People are put off by the Bible

People often read the Bible and are put off, primarily because they expect the book to be something it’s not. Folks want inspiration, comfort, or self-improvement, but they fail to realize that above all else, the Bible is a book about relationships and reality.

Some readers get quite distressed when they find that some men of God had multiple wives and still slept with people other than those women. Supposedly godly people arranged murders, raised rebellious children, killed multitudes in acts of war, owned slaves, constructed elaborate lies, engaged in deliberate acts of deception, and generally acted in less than exemplary ways. These biblical figures aren’t intended to be examples, at least not of perfection or godliness. They are, however, flesh and blood portraits of people caught up in life; sometimes they were walking closely with God, and sometimes they weren’t.

Christians like to say that the Word of God is perfect, and it does perfectly reveal man’s imperfections. There are honest psalms where, besides offering praise to God, the speaker seems to crave vengeance or arrogantly compare himself to other people, and one even blesses those who bash the babies of the psalmist’s enemies against rocks (Psalm 137:9).

Does all this really demonstrate God’s perfection? Jesus Himself said at least a portion of God’s perfect word reflected not so much His perfection as man’s lack thereof when he told the Pharisees that part of the laws concerning divorce were written because of man’s “hardness of heart” and not because of God’s perfect will, which always has been for one man and woman to cleave to one another (Matthew 19:7-9).

I Corinthians 13:9 indicates, “We know in part and prophesy in part, but when the perfect comes, they will be done away.” Some of my non-Charismatic friends interpret this to mean that when the Bible was assembled, we no longer needed certain gifts like tongues and prophecy, but I beg to differ with them. The “perfect” refers not to the Bible, but to Christ Himself. A few verses later, Paul, writing under the direction of the Holy Spirit, wrote, “Now we see in a mirror, but then face to face; now I know in part, then I shall know fully just as I also have been fully known” (13:12).

At some point, we will see Jesus face to face, and when that day comes, we will have full knowledge. Until that time, we have a collection of writings inspired by God’s own Spirit that can be misinterpreted, mistranslated, and used in deceitful ways, but that doesn’t invalidate them in the least. For thousands of years, God’s people have used these written words as a standard against which they can measure their thoughts and experiences, and we do well to consider these writings as nothing less than completely relevant.


Bible reading keeps me on track

I’ve read the entire Bible one or more times in the following versions: King James, New American Standard, Living Bible, The Message, The Way, Contemporary English Version, New International Version and the English Standard Version. Additionally, I have read the entire New Testament scores or maybe hundreds of times in an even greater number of translations and paraphrases, and the same is true for Psalms and Proverbs. I don’t say any of this to brag, but rather to give some hope and perspective.

First of all, a little Bible reading a day really adds up. There have been times when I’ve sat for long periods with a Bible in front of me, but mostly I read just a chapter or two, sometimes in more than one session each day. In truth, it’s usually better not to read very much, but rather to read a little as deeply as possible.

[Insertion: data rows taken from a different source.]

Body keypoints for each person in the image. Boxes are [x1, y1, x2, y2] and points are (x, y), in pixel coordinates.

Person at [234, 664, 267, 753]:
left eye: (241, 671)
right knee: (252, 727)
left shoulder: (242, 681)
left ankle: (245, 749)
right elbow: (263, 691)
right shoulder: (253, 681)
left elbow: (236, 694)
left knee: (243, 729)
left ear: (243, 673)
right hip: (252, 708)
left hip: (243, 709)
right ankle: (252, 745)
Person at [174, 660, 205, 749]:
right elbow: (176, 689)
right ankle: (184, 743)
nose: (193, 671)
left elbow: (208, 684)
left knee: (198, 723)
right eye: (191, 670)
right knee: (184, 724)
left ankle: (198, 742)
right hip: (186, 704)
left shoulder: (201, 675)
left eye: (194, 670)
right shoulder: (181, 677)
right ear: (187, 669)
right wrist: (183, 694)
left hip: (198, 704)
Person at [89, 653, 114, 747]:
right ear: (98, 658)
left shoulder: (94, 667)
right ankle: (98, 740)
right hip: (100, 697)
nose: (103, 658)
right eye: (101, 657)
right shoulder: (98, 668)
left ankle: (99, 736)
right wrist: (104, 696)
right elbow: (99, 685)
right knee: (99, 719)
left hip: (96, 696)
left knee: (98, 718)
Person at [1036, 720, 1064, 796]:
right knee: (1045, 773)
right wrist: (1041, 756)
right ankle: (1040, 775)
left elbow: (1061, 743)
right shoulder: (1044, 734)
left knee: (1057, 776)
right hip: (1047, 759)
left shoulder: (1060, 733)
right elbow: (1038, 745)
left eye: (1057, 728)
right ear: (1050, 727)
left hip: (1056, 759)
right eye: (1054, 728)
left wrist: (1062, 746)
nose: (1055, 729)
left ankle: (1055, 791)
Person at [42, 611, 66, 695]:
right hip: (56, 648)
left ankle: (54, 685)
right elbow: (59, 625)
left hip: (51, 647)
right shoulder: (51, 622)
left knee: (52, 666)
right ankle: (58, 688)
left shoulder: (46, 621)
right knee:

If we cover too much too fast, we don’t really understand what’s there. I remember once reading Philippians 4:4-20 over and over for about a week because I felt there was much in those verses that I needed to absorb, embody, and live out. I’m sure that I still have much to learn from that small section of the Bible, but eventually I moved on and found other passages to ponder, pray about, and incorporate into my life.

Secondly, and most importantly, I’m sure all that Bible reading has kept me pretty much on the right road for all these years. It has saved me from making horrible mistakes, given me the insight to do things right, and it has helped keep me in the faith when many of my contemporaries have strayed.

Even though I’ve spent much of my life as an English teacher, and I’m a real book guy, I’m convinced that the Bible is the only book everyone needs to read. Sure, works by Shakespeare, Dickens, Faulkner and all those others teachers have badgered kids about can be profitable, but the only thing all of us really need is the Bible.

Too often people read little devotionals or other Christian books that have some nice thoughts with a little Scripture and neglect the Bible itself. It is the most influential book in the history of world, so a thinking person should know what it says, and a serious seeker of God should read it widely. That means we should read whole books of the Bible, the entire New Testament, and eventually the Old Testament with all its strange stories, lists of dead people, obscure laws, and seemingly repetitious prophecies.

We should also read it deeply, focusing within those pages on verses and small sections while really thinking, praying, and listening to the Holy Spirit, so we can know what those words really mean. If we don’t do this for ourselves, others may try to do it for us, and that isn’t always a good thing.

I’m convinced that reading the Bible for myself and seeking to know its wisdom has protected me from cultists knocking on my door, charlatans and lunatics on television, good friends parroting various deceptions, and well-intentioned church leaders who simply didn’t know what they were talking about.

Oh, and best of all, the Bible has delivered me from my own ignorance and deception. When you get right down to it, we don’t really need others to lead us astray. We do a good enough job of it on our own.